Most people’s initial reaction to the idea of ending ‘The War on Drugs’ is:
“What?? That’s a horrible idea, everyone’s gonna turn into a junkie”.
These people probably don’t know much about the psychology of addiction or how Portugal decriminalized all drugs and lo and behold, there weren’t drug addicts walking around everywhere.
In fact, it had the opposite effect. Heroin use rates went down, overdoses went down, teenage drug use went down, theft rates went down, etc.
What would happen if the U.S. did the same?
Health and Safety
Portugal had a heroin epidemic at the beginning of the millennium and decided to decriminalize drugs. Instead of arresting users and throwing them in jail, they used that money to heal drug users. Portugal treats drug abuse as a mental health problem, rather than a criminal justice problem.
They understood that addictions are coping mechanisms. They are symptoms of the main problem, which is usually depression or stress. Someone feels depressed, they seek a coping mechanism. Greater the pain, greater the coping mechanism. Someone who was abused as a kid is going to require more extreme coping mechanisms, than someone who was raised in a healthy setting.
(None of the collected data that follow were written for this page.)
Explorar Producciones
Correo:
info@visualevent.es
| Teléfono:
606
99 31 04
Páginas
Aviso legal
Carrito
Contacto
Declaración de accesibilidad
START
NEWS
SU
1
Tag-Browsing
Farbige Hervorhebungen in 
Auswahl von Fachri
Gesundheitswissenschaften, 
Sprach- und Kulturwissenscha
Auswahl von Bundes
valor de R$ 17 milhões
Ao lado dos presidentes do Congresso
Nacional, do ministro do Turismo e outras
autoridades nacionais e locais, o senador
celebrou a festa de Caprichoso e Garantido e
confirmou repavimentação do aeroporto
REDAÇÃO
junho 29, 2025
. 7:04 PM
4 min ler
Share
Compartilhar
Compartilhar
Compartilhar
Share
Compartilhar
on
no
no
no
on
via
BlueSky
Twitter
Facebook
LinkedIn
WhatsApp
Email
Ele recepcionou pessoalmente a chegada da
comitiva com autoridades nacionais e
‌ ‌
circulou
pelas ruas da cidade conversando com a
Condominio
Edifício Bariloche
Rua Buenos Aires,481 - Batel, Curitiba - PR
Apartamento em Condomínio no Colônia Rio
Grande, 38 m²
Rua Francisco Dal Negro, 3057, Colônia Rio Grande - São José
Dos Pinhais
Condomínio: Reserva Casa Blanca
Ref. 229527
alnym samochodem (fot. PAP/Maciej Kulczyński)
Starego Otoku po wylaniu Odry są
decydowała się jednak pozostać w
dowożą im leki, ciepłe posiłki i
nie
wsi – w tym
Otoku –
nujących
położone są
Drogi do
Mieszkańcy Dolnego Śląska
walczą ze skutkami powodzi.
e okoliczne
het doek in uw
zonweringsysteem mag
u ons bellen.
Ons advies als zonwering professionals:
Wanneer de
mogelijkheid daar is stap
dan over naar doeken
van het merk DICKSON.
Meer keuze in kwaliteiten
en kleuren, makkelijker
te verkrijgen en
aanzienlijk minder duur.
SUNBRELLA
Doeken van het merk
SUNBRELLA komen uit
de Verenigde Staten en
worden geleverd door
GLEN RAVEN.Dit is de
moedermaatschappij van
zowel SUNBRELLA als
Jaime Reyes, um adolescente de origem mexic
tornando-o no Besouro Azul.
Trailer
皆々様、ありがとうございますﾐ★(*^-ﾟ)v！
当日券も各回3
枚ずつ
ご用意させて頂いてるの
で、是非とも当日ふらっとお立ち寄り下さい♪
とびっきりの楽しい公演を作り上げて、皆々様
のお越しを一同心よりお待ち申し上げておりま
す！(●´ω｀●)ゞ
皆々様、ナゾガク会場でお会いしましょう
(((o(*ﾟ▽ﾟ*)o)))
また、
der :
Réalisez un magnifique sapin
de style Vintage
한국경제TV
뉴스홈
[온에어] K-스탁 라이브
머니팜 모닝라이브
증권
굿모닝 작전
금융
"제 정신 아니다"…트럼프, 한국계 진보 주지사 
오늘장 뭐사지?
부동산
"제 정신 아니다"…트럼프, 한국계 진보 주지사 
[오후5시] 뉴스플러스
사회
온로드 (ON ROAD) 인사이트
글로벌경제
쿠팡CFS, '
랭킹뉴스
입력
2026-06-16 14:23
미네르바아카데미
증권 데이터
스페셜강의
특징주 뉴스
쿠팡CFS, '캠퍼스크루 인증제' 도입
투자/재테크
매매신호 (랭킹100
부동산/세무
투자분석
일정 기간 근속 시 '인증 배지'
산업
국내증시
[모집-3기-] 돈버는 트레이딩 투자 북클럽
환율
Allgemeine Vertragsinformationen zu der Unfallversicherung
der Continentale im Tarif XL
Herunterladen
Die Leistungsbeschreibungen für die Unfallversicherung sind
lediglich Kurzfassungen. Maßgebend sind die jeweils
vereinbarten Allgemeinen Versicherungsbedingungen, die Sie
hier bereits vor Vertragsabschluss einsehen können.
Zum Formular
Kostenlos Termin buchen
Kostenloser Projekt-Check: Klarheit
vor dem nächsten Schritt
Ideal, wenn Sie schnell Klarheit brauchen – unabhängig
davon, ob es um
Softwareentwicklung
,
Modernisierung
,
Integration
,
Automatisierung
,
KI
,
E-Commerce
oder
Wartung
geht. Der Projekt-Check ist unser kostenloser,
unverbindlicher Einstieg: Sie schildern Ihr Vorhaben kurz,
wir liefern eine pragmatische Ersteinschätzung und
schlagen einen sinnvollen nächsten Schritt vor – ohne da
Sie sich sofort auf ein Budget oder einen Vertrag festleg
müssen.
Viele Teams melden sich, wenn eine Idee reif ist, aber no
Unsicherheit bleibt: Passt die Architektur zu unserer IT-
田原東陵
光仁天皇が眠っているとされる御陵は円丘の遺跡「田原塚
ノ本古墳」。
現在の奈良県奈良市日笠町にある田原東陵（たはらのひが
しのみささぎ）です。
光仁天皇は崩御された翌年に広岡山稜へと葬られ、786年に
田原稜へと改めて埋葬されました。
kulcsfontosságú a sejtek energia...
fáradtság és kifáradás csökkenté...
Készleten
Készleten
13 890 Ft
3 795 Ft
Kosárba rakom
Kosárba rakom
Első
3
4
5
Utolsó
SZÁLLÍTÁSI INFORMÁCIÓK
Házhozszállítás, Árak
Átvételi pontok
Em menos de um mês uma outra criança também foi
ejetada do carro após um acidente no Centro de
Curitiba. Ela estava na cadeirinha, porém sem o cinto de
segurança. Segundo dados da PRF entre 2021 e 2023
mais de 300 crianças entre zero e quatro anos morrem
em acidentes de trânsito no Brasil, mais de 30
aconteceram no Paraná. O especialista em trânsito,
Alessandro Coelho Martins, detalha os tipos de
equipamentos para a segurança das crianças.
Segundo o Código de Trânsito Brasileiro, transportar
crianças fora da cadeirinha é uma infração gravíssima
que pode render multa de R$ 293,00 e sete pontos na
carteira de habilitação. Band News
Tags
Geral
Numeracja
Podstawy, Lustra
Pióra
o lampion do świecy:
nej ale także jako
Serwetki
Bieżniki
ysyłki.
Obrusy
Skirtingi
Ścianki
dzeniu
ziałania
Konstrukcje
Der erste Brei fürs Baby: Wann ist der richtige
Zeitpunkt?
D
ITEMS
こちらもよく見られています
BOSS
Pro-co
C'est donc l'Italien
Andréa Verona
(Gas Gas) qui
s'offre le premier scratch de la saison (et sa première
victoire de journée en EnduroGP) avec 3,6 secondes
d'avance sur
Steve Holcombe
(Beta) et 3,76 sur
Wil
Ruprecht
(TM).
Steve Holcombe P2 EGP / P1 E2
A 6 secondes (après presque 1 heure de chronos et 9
To defeat drug addiction, we need to help people develop better coping mechanisms, like playing music, exercise, meditation, gardening or going for a hike to release stress.
Why do we do the things we do? Because they make us happy. If someone is willing to risk their lives and be ostracized from society, just to feel happiness for a short period of time, is that not a case of extreme depression? To me, it seems wrong to punish someone for that, rather than lend them a hand. Labeling someone a ‘drug addict’ and ‘criminal’ is only going to make it harder for them to quit and reach out for help. It creates a self-fulfilling prophecy.
Outcasts are then forced to stick together, and that makes it even more difficult to improve because they’re now enabling each other.
We’ve been fighting drugs for decades and in many areas, opiate death rates have been increasing. Why do we keep doing the same things, and expecting different results? What exactly is the goal of ‘The War on Drugs’?
In states where cannabis has been legalized, painkiller overdoses have decreased by nearly 25%! Also, we’ve found that underage smoking rates have decreased with legalization, contrary to popular belief.
According to The Federal Bureau of Prisons, nearly 50% of prisoners are locked up for drug-related crimes, many of which are non-violent. So, by decriminalizing drugs, we would instantly slash crime rates by half. That’s huge. Of the remaining half, large chunks are crimes related to drug dealing.
People need to smuggle drugs. Then, they need to protect those drugs, as well as the money, which leads to gangs, guns, violence, robberies, and corruption.
As long as there is a demand, there will be a supplier. People spend billions of dollars a year on drugs. Wouldn’t it be better if that money went to local farmers and dispensaries improving our own economy, getting rid of crime and increasing tax revenues that can be used for education or healthcare? Rather than supporting an underground black market.
Most people don’t understand how much it costs to lock someone up. The average prisoner in New York costs over $60,000 a year, according to TheCrimeReport.org. That’s A LOT of money coming out of our taxes, that would be much better spent on education or healthcare. You arrest someone for selling marijuana, there’s probably 10 more within a mile radius if you’re in a city.
Given the choice, I doubt many people would choose to give up a chunk of their paycheck to enforce laws that are counter-productive and arguably, immoral.
Police Officer and Citizen Relationship
By the time I entered college, most of my friends smoked or had immediate family members that smoked. Technically, the majority of my high school classmates were ‘criminals’. They were valedictorians, honor roll students, scholarship recipients, but in the eyes of the law, they were criminals.
This creates a divide and tension between the people and the police.
When a police officer arrests a murderer, everyone applauds and commends him.
When a police officer arrests a rapist, everyone applauds and commends him.
When a police officer arrests a drug user, you kinda feel bad for the drug user.
As a kid, I got excited and would salute a police officer whenever I saw one. Nowadays, when I walk by a police officer, I sometimes get paranoid even if I’m sober and not doing anything illegal.
The few friends I have who are police officers hate what the War on Drugs has done to the Police-Citizen dynamic. They joined the force to stop violent criminals but most of the time they’re stuck dealing with drug laws they don’t agree with.
Ending ‘The War on Drugs’ is much more than about being able to get high. It’s about stopping all the violence that comes with the drugs black market. It’s about getting people the help they truly need. There’s little kids with epilepsy and other conditions who’ve had their lives saved by cannabis. It breaks my heart to think of all the lives that could’ve been eased and saved by illegal drugs.
Not all drugs are the same. Many of these illegal drugs and very powerful medicines. Studies are showing psychedelics, cannabis, MDMA all have amazing healing properties if they’re created and administered properly.
There’re so many other benefits to ending the War on Drugs. I’ll need to write a Part 2 and maybe even a Part 3.